A common clinical scenario is that a child is initially identified with a partial hearing loss, which then progresses to profound hearing loss over a period of months to years. Genetic defects are responsible for over half of these cases, however the specific mechanisms of how many of these mutations cause progressive sensorineural hearing loss is unclear. Right now, all we typically can tell a patient with hearing loss is that we know they have hearing loss, and that it is because of a problem in the cochlea. There are no more detailed tests available.
Because of the difficulty in performing auditory research in humans, we study normal and transgenic mice that have hearing loss. We strive to perform comprehensive evaluation of the pathophysiology that creates the hearing loss. For example, cochlear function is monitored with measurements of the compound action potential, the auditory evoked brainstem response, distortion product otoacoustic emissions, the cochlear microphonic, and the olivocochlear reflex. Basilar membrane motion is measured using laser doppler vibrometry. Histological study of the inner ear is performed using immunohistochemistry. We also use the patch-clamp technique with to study hair cell and spiral ganglion cell physiology. Recently, we have begun using fluorescent-activated cell sorting (FACS) to isolate outer hair cells from the adult cochlea after noise or blast exposure to study the regulation of genes after cellular injury.
We are, however, working to develop techniques that will allow us to perform research in humans. For example, we are in the process of developing novel optical techniques for in vivo imaging using optical coherence tomography (OCT). The level of detail within the cochlea that we can now image is roughly two orders of magnitude better than what is currently available with the latest MRI or CT techniques.

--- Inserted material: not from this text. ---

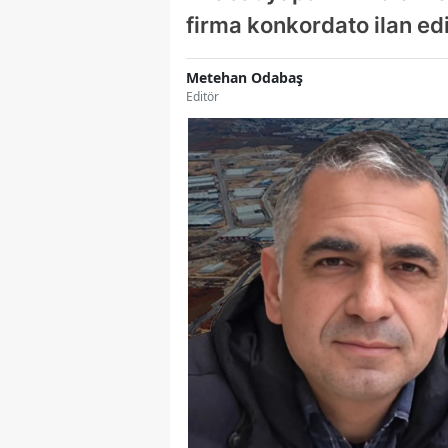
firma konkordato ilan ed
Metehan Odabaş
Editör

Our goal is to be able to identify why any given patient that comes to clinic has hearing loss, and use this information to guide management using regenerative strategies that are in active development.
Our clinical research is focused on improving what we are currently doing to help children with deafness. Cochlear implants (CI) are the most common treatment for deafness. While many factors influence the ability of a deaf child who is hearing through a CI to develop speech and language skills, an important factor is to properly program the CI. However, implementing the optimal CI program is a challenging, individualized, and iterative process with variable success.
One difficulty in CI programming is obtaining behavioral measurements from the young children in which CIs are usually implanted. Therefore, we are developing the technique of near-infrared spectroscopy (NIRS) to functionally image activity within the auditory cortex of children hearing through a cochlear implant.
As well, we are running a multi-site, prospective randomized clinical trial of deaf children with special needs. The goal of the study is to determine the best treatment options for children that require such complex and individualized care. This trial is actively enrolling participants at Lucile Packard Children’s Hospital in Palo Alto, CA and at Texas Children’s Hospital in Houston, TX.